La valse des conservateurs. En 2010, le département limoge Jacques Santrot, historien respecté, auteur de nombreux travaux historiques et conservateur du musée Dobrée depuis 1985 (le dossier de presse du musée rénové ne le mentionne même pas). Il lui faut plusieurs mois de recherche pour trouver un remplaçant, Louis Mézin, directeur des musées de Nice et ex-directeur du musée de la Compagnie des Indes à Lorient. Au jour prévu, Louis Mézin n’est pas là : en désaccord avec Perrault, paraît-il, il renonce au poste. Les candidats ne se bousculent pas. Il faut plus d’un an pour désigner un nouveau conservateur, Patrick Porte, qui vient alors de subir un revers professionnel à la direction du Musée national du Sport. Arrivé le 15 mars 2012, il s’en va moins de sept mois plus tard. Une directrice par intérim, Laure Barthet lui succède en novembre 2012. Au printemps 2016, elle vogue vers d’autres eaux. Le poste échoit alors à Julie Pellegrin, actuelle directrice.

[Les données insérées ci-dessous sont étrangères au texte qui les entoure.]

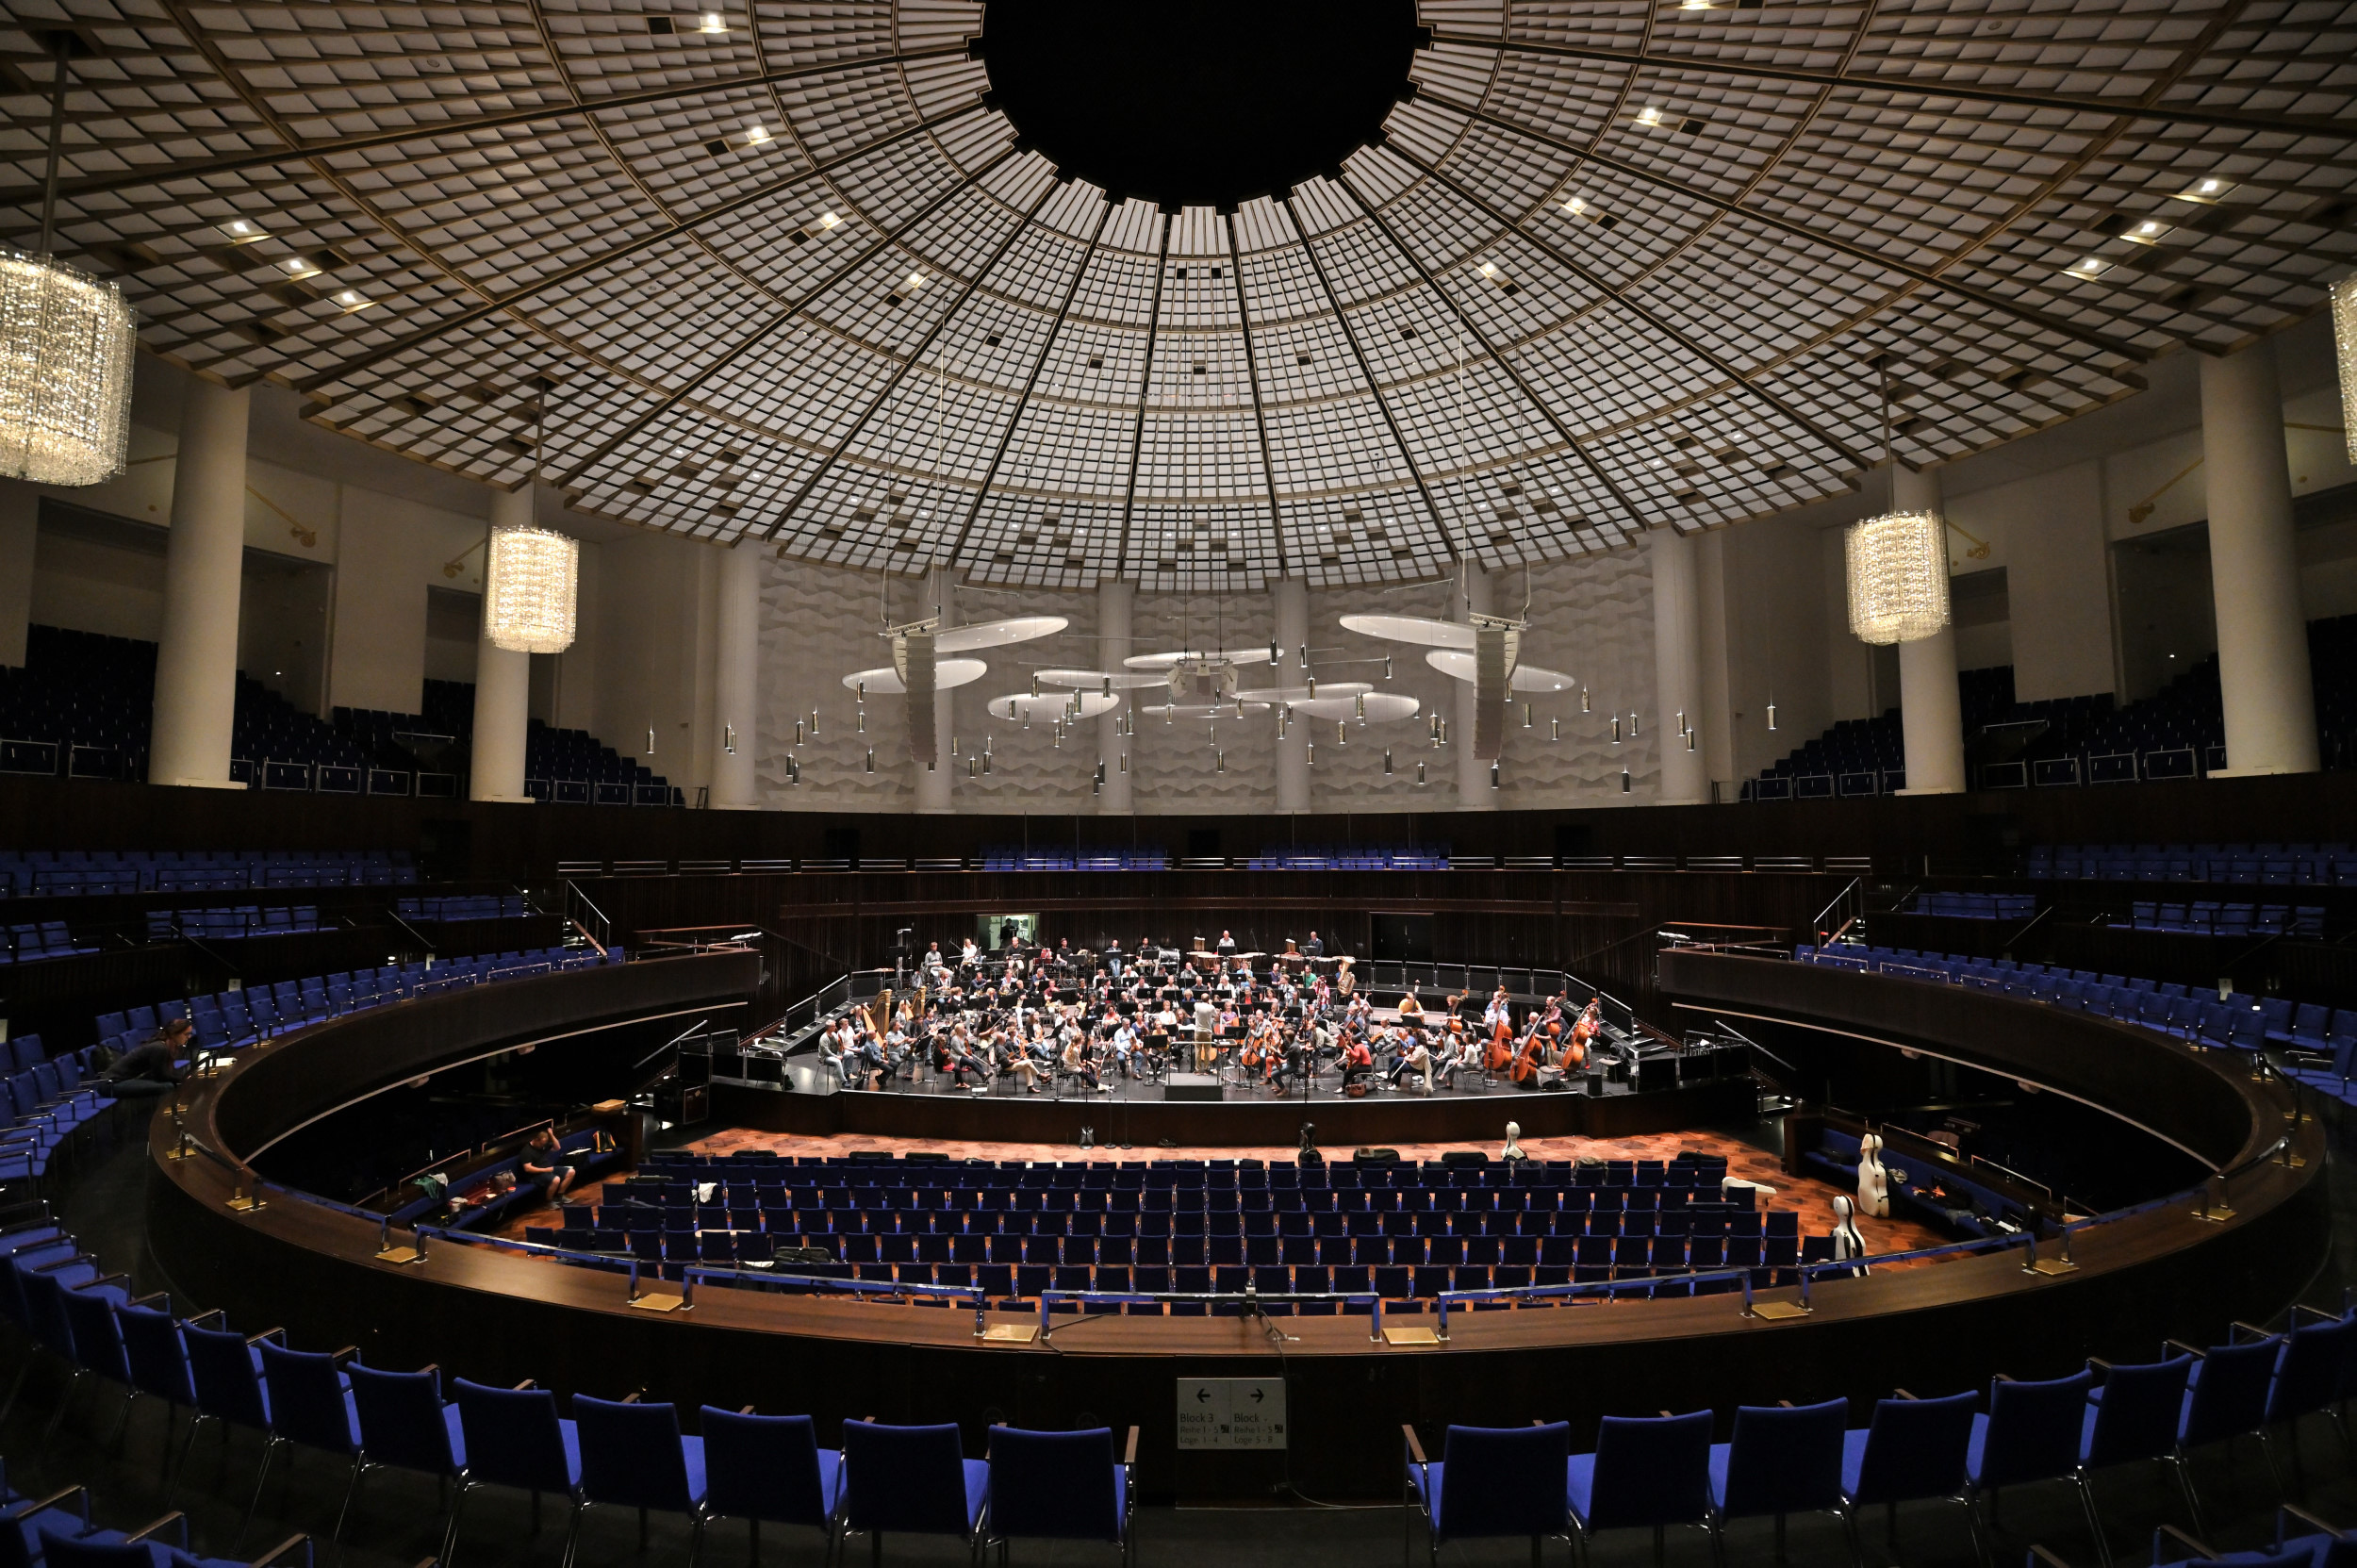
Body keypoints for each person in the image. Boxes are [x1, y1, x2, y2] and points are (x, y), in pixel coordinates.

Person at [98, 1018, 192, 1098]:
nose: (189, 1037)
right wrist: (183, 1078)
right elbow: (161, 1076)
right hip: (111, 1084)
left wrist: (183, 1078)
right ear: (173, 1034)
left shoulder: (166, 1046)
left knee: (172, 1083)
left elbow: (166, 1072)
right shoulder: (159, 1048)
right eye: (186, 1034)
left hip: (125, 1080)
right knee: (167, 1086)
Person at [520, 1127, 577, 1203]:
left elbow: (557, 1147)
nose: (542, 1146)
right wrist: (545, 1170)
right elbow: (528, 1168)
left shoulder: (543, 1145)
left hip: (548, 1169)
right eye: (541, 1144)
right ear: (536, 1140)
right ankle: (549, 1202)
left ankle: (560, 1196)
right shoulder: (526, 1151)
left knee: (571, 1172)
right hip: (536, 1175)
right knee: (556, 1179)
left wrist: (551, 1135)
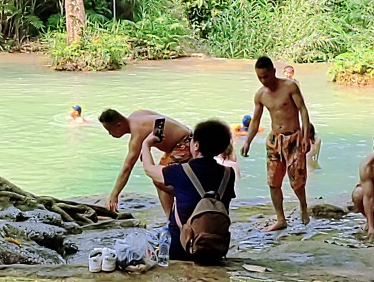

Le reliquaire d’Anne de Bretagne. A-t-on besoin d’un conservateur et d’un effectif complet pour un musée fermé depuis des années et dont la réouverture n’est pas pour demain ? Le musée retrouve un peu de légitimité en ouvrant un petit espace d’exposition en 2015. Il y montre en particulier son trésor le plus précieux : le reliquaire en or qui a contenu le cœur d’Anne de Bretagne. Cette mission-croupion est-elle au-dessus de ses forces ? Dans la nuit du 18 avril 2018, le reliquaire est volé. L’alarme sonne mais le veilleur de nuit ne voit rien ! Heureusement, la police retrouve le trésor au terme d’une enquête express. Et le musée se referme.